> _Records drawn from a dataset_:
+===+

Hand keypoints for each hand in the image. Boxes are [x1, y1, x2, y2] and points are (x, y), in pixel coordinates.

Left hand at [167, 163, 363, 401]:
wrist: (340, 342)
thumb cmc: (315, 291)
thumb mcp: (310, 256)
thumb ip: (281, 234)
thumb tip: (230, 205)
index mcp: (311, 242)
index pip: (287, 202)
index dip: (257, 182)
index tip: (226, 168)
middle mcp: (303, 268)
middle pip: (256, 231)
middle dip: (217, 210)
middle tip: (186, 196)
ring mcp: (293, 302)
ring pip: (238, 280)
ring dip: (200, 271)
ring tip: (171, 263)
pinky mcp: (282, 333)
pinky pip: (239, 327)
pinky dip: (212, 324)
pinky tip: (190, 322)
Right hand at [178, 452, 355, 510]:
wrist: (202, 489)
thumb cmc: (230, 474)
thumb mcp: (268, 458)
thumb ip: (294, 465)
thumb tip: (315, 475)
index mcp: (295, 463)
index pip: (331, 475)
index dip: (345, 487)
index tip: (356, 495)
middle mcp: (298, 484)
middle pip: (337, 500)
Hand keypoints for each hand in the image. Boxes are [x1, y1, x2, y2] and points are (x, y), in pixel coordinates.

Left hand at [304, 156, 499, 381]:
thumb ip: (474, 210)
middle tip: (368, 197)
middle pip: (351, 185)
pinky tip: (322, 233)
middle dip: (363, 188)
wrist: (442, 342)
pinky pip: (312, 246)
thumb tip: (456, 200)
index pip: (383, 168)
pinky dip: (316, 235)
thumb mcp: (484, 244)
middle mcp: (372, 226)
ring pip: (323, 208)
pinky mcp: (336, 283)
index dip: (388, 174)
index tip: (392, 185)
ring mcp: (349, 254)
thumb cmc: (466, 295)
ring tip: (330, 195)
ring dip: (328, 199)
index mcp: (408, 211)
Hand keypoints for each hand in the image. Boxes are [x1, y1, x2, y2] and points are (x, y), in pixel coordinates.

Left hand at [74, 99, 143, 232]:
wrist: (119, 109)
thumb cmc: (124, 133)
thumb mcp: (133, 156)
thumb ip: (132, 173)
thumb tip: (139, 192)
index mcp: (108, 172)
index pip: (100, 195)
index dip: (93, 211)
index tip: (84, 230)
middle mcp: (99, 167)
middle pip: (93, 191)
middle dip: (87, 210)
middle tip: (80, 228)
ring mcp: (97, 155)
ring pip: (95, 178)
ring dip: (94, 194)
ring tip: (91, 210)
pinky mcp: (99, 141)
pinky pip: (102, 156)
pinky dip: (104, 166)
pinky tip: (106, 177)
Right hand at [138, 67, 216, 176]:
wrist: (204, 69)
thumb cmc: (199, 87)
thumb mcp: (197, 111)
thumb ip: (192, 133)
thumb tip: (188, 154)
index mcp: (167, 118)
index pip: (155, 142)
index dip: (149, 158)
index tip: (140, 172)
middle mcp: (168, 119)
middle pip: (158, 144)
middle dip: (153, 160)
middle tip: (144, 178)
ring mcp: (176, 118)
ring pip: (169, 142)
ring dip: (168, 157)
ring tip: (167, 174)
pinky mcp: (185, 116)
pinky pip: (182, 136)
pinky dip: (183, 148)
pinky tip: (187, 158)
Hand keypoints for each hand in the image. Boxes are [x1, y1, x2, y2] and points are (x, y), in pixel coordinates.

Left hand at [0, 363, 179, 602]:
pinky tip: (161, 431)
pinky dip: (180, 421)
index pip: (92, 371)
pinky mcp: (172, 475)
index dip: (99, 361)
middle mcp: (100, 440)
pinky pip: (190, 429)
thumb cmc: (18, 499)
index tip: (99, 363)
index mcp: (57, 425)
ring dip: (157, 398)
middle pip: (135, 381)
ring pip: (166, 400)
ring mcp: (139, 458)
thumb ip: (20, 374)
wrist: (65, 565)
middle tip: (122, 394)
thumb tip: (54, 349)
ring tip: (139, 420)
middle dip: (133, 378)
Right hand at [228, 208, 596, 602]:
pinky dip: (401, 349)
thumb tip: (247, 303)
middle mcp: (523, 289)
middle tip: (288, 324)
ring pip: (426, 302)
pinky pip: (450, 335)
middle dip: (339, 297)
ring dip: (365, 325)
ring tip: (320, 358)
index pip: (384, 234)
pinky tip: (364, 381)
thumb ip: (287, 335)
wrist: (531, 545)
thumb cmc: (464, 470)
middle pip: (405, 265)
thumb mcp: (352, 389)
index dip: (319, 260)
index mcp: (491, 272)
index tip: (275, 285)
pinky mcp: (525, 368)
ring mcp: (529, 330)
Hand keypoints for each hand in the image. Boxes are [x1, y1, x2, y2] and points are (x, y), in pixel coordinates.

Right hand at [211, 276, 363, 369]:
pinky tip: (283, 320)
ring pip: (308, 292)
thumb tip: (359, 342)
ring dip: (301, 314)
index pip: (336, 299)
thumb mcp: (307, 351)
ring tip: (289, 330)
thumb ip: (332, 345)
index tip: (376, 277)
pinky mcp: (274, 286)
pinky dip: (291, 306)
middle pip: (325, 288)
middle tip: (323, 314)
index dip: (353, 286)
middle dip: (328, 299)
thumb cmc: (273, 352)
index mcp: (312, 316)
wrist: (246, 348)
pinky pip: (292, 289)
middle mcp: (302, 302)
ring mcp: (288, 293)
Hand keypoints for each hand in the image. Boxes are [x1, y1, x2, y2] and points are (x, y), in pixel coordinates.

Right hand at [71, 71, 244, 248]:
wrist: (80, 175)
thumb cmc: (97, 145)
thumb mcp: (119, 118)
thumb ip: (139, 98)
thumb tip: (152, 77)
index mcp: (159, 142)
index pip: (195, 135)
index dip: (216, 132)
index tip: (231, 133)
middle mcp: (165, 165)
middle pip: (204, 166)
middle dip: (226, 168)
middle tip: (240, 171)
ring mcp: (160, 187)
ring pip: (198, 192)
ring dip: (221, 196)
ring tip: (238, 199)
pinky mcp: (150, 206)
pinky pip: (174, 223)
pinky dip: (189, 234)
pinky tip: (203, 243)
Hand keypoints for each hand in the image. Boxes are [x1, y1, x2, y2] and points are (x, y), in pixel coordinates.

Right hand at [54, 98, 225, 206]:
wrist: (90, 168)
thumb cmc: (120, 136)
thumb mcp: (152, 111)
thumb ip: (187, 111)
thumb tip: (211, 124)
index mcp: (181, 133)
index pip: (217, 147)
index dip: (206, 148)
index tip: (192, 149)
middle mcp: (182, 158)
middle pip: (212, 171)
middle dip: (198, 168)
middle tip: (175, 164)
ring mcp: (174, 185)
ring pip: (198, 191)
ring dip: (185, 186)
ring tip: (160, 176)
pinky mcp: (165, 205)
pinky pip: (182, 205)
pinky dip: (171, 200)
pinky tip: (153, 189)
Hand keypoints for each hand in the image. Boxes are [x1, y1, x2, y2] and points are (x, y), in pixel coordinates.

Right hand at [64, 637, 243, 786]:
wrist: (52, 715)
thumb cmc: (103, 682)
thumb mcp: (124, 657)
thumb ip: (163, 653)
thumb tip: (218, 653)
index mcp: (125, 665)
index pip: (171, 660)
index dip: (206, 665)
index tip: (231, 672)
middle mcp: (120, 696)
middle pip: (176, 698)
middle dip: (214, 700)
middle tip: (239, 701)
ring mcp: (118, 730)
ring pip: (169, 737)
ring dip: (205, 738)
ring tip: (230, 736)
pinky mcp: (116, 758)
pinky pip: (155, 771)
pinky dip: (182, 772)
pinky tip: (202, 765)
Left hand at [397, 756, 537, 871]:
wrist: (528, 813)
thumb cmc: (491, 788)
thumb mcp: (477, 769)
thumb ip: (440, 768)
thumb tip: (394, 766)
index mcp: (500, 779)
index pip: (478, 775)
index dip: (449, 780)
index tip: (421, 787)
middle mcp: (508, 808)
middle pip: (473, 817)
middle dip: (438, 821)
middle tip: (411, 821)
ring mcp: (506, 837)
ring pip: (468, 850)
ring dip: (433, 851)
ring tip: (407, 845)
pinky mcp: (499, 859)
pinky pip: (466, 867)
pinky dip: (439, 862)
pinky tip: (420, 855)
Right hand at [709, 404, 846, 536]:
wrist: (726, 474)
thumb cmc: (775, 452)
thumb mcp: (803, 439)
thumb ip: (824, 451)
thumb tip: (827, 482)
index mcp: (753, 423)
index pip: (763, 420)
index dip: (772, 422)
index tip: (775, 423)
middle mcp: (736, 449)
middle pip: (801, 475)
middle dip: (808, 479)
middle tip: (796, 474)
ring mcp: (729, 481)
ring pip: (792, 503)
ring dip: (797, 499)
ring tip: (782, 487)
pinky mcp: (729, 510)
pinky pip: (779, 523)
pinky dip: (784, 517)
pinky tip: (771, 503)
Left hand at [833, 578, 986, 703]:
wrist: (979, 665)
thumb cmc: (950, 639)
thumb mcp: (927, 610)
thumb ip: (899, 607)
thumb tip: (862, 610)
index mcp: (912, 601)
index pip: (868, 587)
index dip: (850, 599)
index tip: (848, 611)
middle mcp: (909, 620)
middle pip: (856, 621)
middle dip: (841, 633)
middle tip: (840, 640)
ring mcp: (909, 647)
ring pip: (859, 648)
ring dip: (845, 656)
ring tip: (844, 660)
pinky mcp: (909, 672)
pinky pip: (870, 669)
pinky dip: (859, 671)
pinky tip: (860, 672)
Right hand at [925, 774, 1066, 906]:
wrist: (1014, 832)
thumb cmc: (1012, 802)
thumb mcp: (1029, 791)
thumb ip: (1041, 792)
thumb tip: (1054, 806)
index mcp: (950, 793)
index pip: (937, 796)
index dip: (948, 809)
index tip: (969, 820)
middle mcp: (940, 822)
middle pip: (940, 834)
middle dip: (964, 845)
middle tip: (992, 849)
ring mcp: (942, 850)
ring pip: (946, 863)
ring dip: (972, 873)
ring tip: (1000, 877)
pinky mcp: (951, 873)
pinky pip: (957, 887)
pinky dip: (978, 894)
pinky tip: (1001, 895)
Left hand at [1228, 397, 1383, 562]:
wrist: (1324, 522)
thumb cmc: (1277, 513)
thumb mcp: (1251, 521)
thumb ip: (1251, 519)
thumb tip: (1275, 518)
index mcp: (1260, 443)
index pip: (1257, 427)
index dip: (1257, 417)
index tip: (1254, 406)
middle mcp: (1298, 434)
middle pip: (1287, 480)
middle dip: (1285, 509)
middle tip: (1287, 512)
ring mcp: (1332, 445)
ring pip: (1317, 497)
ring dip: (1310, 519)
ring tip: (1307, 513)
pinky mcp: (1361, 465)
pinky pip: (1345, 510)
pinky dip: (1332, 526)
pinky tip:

+===+

> _Exercise prompt_: When a line among the entries above contains "Left", copy it.

> _Task solution_:
Left hand at [167, 163, 363, 401]:
Left hand at [304, 156, 499, 381]:
Left hand at [74, 99, 143, 232]:
Left hand at [0, 363, 179, 602]:
Left hand at [397, 756, 537, 871]:
Left hand at [833, 578, 986, 703]:
Left hand at [1228, 397, 1383, 562]:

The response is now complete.